Your assignment:
Going down the listing below, print exactly each line from the one with "X55575200Y-87757000D03*" up to and including the one with "X99466400Y-62158000D03*", and skip the rest.

Data for review:
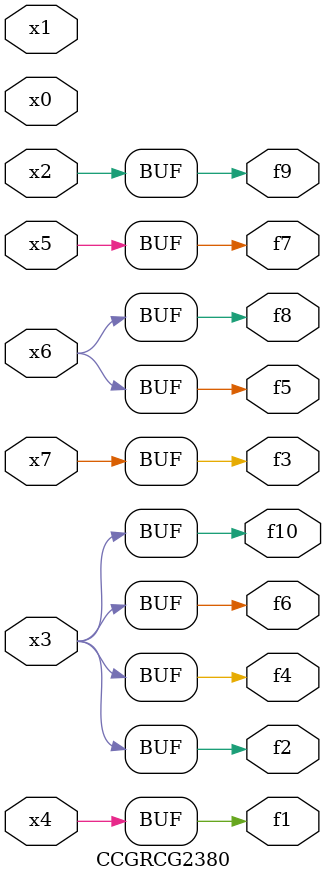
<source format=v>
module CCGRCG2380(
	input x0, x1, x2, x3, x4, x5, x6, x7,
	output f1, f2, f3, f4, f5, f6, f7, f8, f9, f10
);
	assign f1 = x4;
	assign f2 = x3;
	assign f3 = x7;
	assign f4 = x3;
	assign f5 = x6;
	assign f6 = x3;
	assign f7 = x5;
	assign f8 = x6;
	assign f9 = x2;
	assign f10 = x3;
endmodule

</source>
--
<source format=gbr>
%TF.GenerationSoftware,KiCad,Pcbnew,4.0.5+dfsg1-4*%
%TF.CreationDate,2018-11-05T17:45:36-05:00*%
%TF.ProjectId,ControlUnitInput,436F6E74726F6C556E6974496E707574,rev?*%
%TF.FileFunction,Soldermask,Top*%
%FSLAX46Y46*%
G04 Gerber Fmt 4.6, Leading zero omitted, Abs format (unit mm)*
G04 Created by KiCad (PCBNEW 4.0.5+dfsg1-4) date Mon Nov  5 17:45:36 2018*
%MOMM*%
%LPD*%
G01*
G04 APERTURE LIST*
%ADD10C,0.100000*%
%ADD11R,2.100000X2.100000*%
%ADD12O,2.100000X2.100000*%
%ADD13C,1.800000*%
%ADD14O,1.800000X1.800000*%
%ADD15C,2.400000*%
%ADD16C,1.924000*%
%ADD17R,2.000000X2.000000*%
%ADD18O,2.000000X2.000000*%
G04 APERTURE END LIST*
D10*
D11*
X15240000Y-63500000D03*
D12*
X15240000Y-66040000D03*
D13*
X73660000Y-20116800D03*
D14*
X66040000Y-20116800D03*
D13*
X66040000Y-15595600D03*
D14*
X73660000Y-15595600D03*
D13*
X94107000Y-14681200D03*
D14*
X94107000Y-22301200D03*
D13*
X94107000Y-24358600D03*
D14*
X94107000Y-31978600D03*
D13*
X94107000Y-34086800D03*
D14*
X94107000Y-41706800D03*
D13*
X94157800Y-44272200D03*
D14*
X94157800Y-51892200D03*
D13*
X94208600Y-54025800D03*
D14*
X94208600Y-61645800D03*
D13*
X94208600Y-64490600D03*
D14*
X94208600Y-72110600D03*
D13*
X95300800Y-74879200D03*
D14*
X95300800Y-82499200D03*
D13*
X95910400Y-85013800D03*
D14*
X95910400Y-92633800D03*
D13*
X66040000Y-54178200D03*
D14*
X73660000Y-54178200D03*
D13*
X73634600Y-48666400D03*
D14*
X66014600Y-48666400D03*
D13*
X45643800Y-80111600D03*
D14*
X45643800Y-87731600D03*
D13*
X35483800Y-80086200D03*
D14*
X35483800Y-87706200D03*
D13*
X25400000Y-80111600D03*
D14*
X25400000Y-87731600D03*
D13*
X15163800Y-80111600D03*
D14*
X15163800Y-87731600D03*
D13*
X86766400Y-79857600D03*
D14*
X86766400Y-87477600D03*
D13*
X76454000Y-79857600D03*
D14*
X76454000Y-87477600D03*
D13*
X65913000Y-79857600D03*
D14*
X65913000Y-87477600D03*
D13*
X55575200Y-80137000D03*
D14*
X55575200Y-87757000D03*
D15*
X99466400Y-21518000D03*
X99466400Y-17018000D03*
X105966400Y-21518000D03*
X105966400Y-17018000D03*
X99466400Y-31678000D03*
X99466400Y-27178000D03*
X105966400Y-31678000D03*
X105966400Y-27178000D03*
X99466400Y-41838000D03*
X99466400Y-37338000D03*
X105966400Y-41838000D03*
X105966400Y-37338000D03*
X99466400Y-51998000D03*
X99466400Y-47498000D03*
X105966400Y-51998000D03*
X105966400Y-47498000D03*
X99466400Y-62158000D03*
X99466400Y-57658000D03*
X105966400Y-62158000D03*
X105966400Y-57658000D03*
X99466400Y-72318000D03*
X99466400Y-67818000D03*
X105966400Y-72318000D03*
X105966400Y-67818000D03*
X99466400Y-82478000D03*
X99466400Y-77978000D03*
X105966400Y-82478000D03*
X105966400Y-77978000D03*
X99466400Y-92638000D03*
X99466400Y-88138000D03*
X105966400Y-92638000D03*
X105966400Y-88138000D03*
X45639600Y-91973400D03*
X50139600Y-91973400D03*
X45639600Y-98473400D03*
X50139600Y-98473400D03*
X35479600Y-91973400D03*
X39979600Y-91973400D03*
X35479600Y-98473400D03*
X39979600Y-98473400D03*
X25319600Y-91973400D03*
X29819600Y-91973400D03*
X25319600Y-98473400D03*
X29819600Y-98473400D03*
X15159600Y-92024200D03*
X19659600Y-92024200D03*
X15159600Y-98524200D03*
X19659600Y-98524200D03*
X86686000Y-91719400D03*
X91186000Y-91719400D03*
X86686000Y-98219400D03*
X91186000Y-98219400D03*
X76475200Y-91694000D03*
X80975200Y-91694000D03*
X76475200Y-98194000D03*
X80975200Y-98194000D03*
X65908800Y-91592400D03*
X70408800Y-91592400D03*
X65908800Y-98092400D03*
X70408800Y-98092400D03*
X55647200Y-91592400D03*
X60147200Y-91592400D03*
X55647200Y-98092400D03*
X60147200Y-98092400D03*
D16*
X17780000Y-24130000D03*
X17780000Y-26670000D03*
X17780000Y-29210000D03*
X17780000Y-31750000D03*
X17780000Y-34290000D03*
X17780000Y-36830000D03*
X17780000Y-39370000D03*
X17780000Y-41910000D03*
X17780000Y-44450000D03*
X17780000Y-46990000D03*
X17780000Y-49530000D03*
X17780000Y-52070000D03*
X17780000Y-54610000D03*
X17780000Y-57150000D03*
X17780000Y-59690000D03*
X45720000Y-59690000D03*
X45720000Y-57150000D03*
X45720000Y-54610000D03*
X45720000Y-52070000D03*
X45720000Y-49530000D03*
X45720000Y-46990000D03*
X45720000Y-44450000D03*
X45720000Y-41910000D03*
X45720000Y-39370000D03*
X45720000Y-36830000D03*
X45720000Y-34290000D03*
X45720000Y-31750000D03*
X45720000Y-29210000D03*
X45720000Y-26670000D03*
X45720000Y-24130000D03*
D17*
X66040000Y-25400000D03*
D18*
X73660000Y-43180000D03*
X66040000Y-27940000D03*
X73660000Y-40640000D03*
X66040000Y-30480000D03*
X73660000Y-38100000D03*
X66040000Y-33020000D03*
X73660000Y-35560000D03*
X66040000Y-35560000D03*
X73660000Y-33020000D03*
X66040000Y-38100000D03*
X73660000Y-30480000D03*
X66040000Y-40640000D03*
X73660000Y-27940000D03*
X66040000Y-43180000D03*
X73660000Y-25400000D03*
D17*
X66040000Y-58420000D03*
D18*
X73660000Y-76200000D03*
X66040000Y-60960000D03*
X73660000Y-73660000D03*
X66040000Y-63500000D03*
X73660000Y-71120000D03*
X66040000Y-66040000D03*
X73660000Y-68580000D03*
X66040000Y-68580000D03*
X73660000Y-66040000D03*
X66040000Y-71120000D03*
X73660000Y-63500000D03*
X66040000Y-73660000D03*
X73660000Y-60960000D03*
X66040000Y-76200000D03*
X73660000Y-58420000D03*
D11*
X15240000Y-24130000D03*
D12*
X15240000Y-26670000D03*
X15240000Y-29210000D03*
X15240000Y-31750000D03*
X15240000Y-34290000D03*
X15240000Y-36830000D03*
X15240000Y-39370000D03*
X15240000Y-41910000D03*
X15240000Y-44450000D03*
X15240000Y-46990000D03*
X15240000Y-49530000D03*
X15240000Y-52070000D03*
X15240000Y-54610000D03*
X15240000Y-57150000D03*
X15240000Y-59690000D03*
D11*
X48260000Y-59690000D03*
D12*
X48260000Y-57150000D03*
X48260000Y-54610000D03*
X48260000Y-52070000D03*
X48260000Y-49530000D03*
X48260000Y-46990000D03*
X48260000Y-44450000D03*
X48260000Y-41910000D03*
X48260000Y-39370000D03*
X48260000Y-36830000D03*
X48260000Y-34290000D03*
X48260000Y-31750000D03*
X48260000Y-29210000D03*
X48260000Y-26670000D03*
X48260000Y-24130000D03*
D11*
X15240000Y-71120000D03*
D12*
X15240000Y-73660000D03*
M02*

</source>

Solution below:
X55575200Y-87757000D03*
D15*
X99466400Y-21518000D03*
X99466400Y-17018000D03*
X105966400Y-21518000D03*
X105966400Y-17018000D03*
X99466400Y-31678000D03*
X99466400Y-27178000D03*
X105966400Y-31678000D03*
X105966400Y-27178000D03*
X99466400Y-41838000D03*
X99466400Y-37338000D03*
X105966400Y-41838000D03*
X105966400Y-37338000D03*
X99466400Y-51998000D03*
X99466400Y-47498000D03*
X105966400Y-51998000D03*
X105966400Y-47498000D03*
X99466400Y-62158000D03*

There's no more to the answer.